Dr Nompilo Tshuma holds a PhD (Information Systems) from Rhodes University. She is a lecturer and researcher in the Centre for Higher and Adult Education at Stellenbosch University. She has been working with educational technology since 2005, as both a lecturer and an academic developer. In her current role she is the institutional coordinator for a regional PG Diploma in Higher Education. She also teaches modules in the Centre's two MPhil programmes and supervises Masters and PhD students. As a critical educational technology researcher, she uses social and critical theories to explore the context and politics of higher education, and their impact on educational technology practices.

Abstract

Humanising Online Postgraduate Supervision During a Crisis

Postgraduate research supervision is a complex activity that involves supporting students as they join and contribute to a knowledge community.
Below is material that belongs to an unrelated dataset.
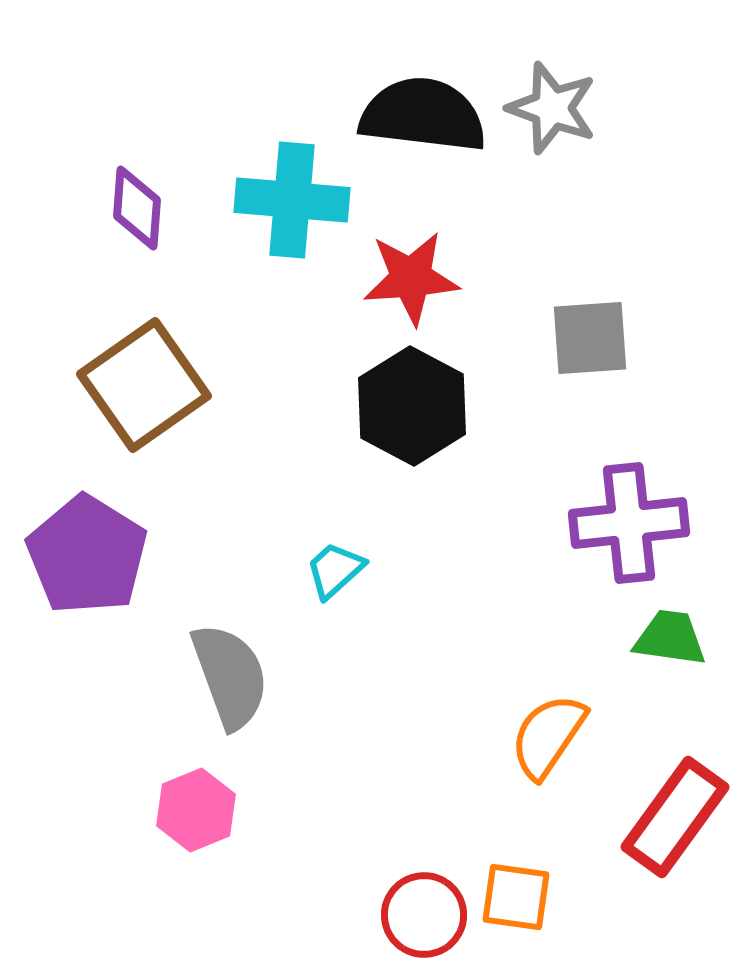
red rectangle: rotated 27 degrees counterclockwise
Research studies have indicated that this supervision process is often fraught with tensions which can impact the supervisory relationship as well as the completion of postgraduate studies.  In addition, it affects how well the students are inducted into the knowledge community and their development as independent researchers. Research has also shown that these tensions are often aggravated in South African higher education due to the country’s unique historical context and the impact of this history on postgraduate demographics in different disciplines. A humanising approach to supervision seeks to recognise postgraduate scholars as individual, coming into the postgraduate environment from different contexts, bringing with them different ways of knowing and being in the discipline, and therefore needing different forms of induction into the knowledge community. This presentation considers the above tensions in light of the additional restrictions imposed by Covid-19 lockdowns as well as how supervisors at different universities have used technology to support this humanising pedagogy. The presentation considers what technologies have been used and draws on supervisors’ reflections of the support supported by these technologies in terms of humanising their approach to supervision during the current lockdown period.